§ TESTO SCELTO
══════
Monday, October 20, 2008

L'Orchestra Sinfonica di Roma in tour per la Cina

Nelle ultime due settimane ho seguito, come interprete, l'Orchestra Sinfonica di Roma in tour per la Cina (Pechino, Chengdu, Dujiangyan, Shanghai) per una serie di concerti di musica classica il cui incasso è stato devoluto in beneficienza alle vittime del terremoto del Sichuan (12 maggio 2008, 80.000 morti circa). Gran bella esperienza, non c'è che dire. Non sapevo pressoché nulla di orchestre, violini, trombe, allestimento palco, effetti sonori, tourneé etc... Nonostante qualche piccola grande difficoltà e una trentina di problemi all'ordine del giorno, diciamo che è stata una gran cosa anche e soprattutto per me, per le cose che ho imparato e la gente che ho conosciuto. Senza scendere nei particolari del viaggio e meno ancora sui lati pochi chiari e poco da far conoscere che ci sono dietro anche (e soprattutto) a operazioni di beneficienza (oramai nulla è consentito che non sia marketing e profitto), mi permetto qualche annotazione:

- Dormire è decisamente da mediocri, da falliti, da sfigati. Non ho mai dormito così poco in vita mia come negli ultimi tredici giorni. Ed è giusto così, me l'hanno insegnato questi grandi ragazzi italiani tecnici del palco dell'orchestra sinfonica: un'ora di sonno a notte, due pacchetti di sigarette al giorno, qualche bicchiere di troppo la sera, il resto lavoro e baldoria quando possibile. Fino a che un infarto non ti incontra per la strada, a ricordarti che non sei fatto di acciaio inox, ma di carne e ossa come tutti gli altri.

- Quando firmi un contratto guardatene bene da accettare di essere a disposizione per 24 ore al giorno. Specie se sei in sei a fare da interprete a 130 italiani che al 95% mettono piede in Cina per la prima volta.
══════
§ COMPITI DA SVOLGERE
a: Rispondi in base al testo:
(i) In quali città cinesi si è svolto il tour dell'orchestra?
(ii) Quante ore di sonno a notte dormivano i tecnici del palco?
(iii) A quanti italiani facevano da interpreti?
b: Estrai dal testo il passo che va da «- Dormire è» a «la prima volta.», senza modificarlo.
══════
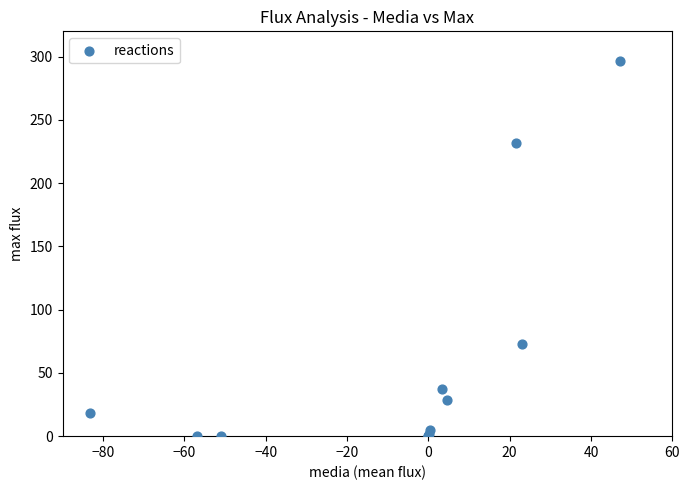

What Y value in the scatter plot is closest to 148?

72.9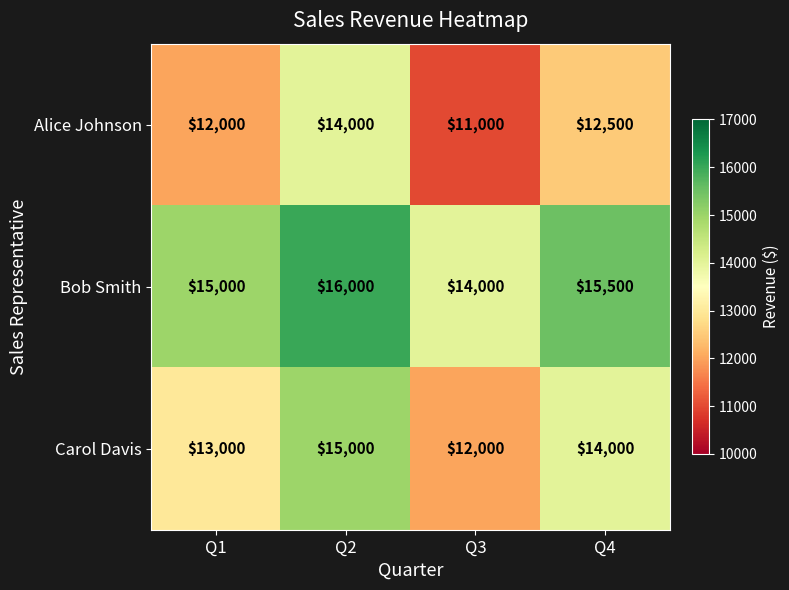

At which label is Bob Smith closest to 15000?

Q1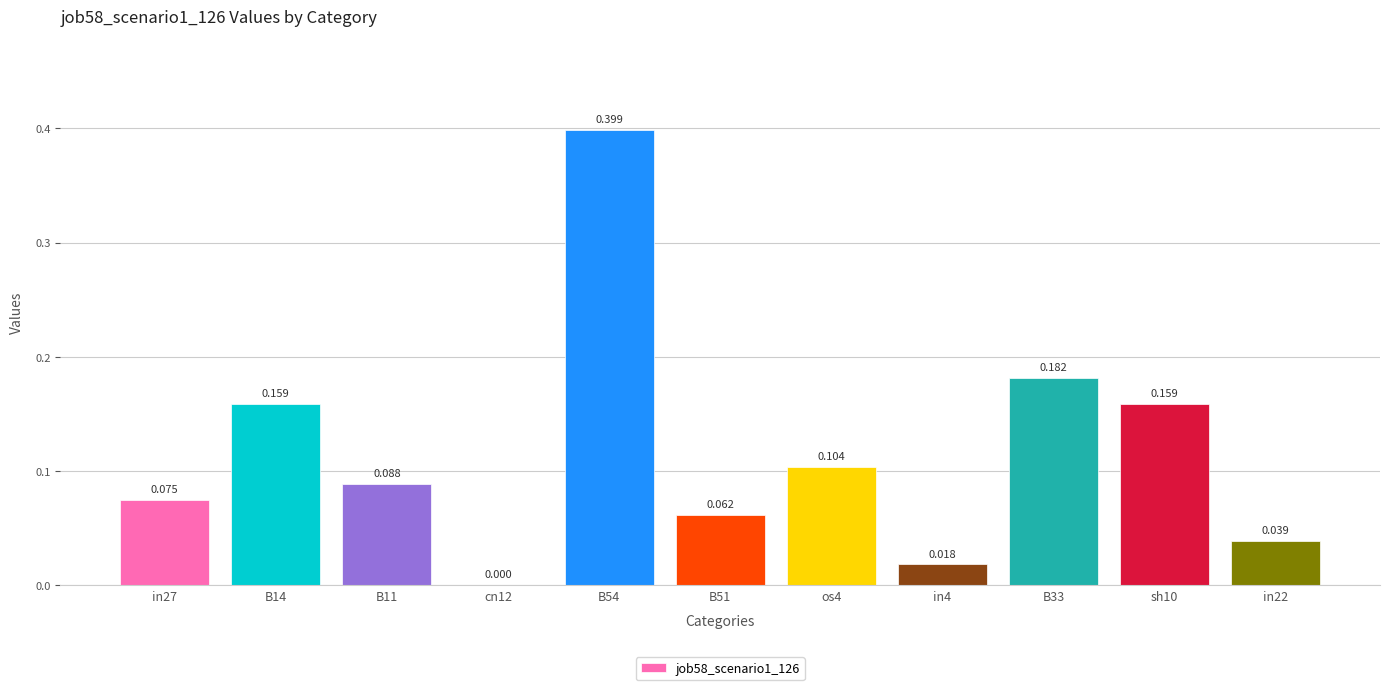

How many categories are shown in the chart?

11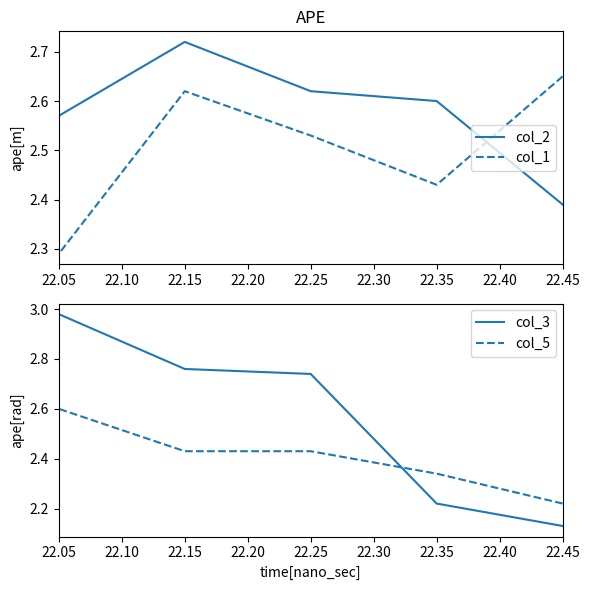

Which has a higher value, 22.45 or 22.05?

22.05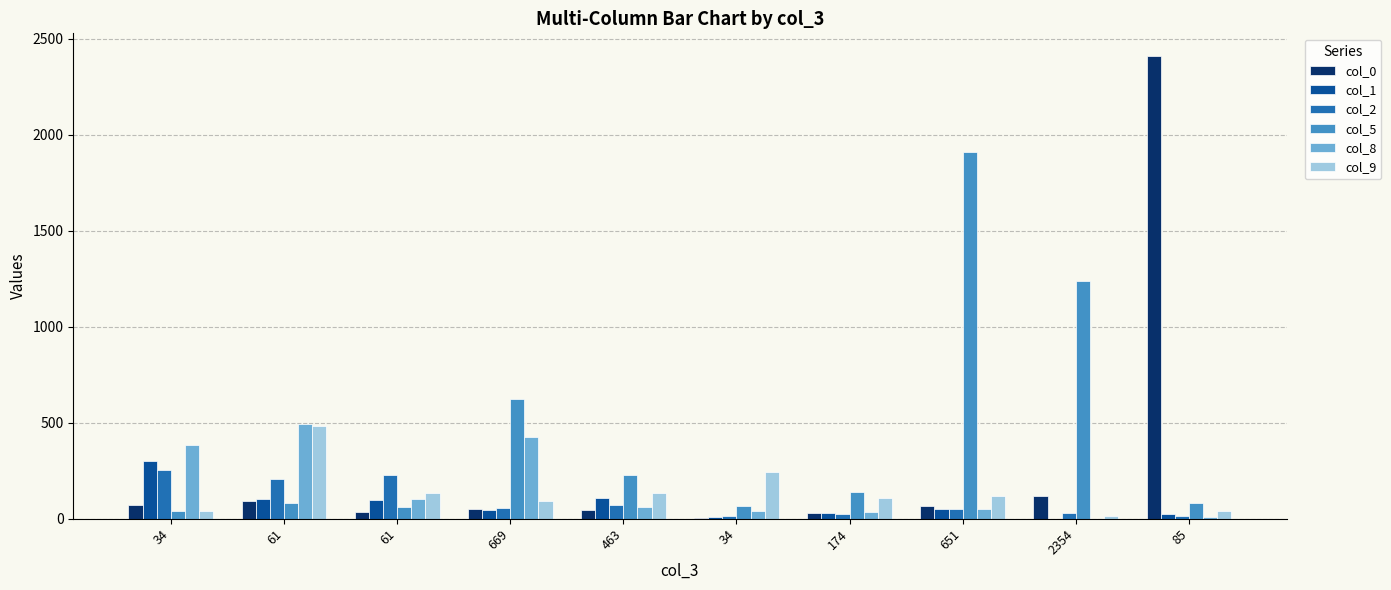

Are the bars grouped side by side (vs. stacked)?

Yes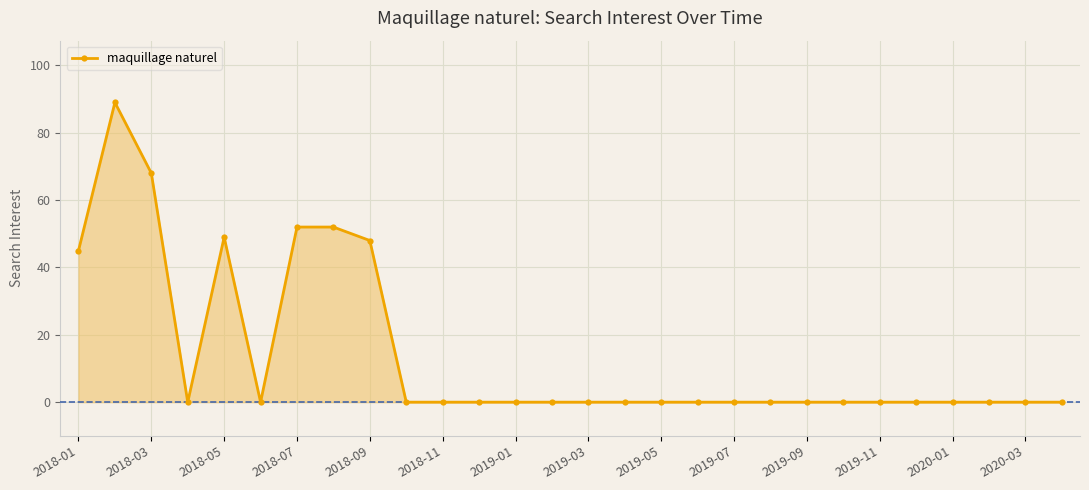

True or false: there are more than 0 points higher than both neighbors.

True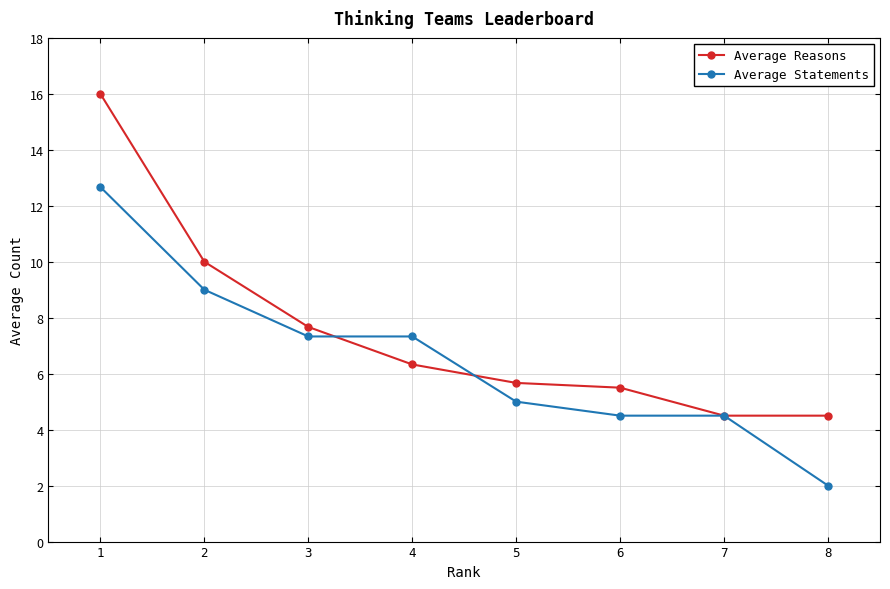

At how many categories does at least one series exceed 7?

4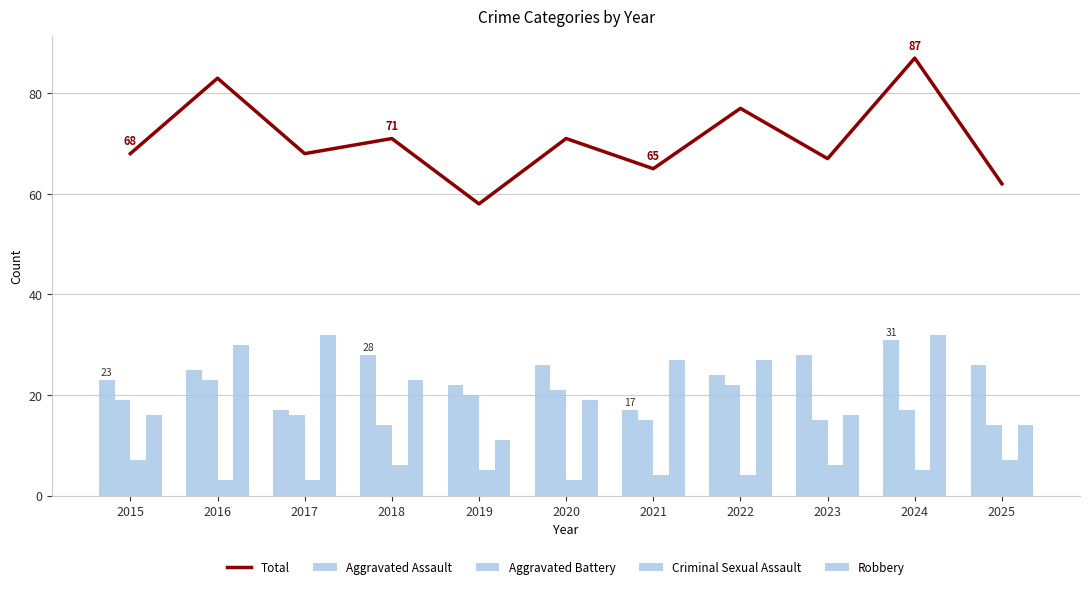

Are the bars horizontal?

No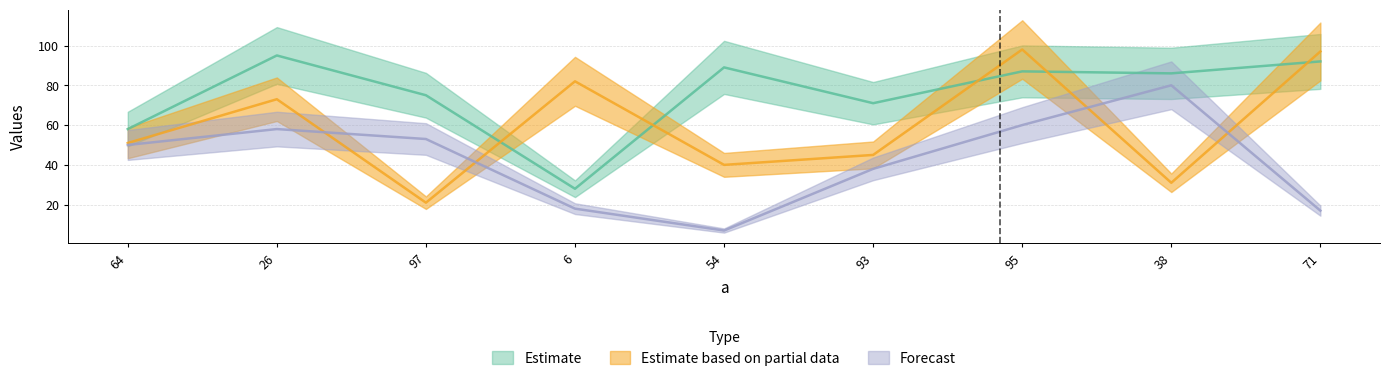

At which label is b closest to 61?

64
══════
§ RISPOSTE AI COMPITI
a:
(i) Pechino, Chengdu, Dujiangyan e Shanghai.
(ii) Un'ora.
(iii) A 130 italiani.

b:
- Dormire è decisamente da mediocri, da falliti, da sfigati. Non ho mai dormito così poco in vita mia come negli ultimi tredici giorni. Ed è giusto così, me l'hanno insegnato questi grandi ragazzi italiani tecnici del palco dell'orchestra sinfonica: un'ora di sonno a notte, due pacchetti di sigarette al giorno, qualche bicchiere di troppo la sera, il resto lavoro e baldoria quando possibile. Fino a che un infarto non ti incontra per la strada, a ricordarti che non sei fatto di acciaio inox, ma di carne e ossa come tutti gli altri.

- Quando firmi un contratto guardatene bene da accettare di essere a disposizione per 24 ore al giorno. Specie se sei in sei a fare da interprete a 130 italiani che al 95% mettono piede in Cina per la prima volta.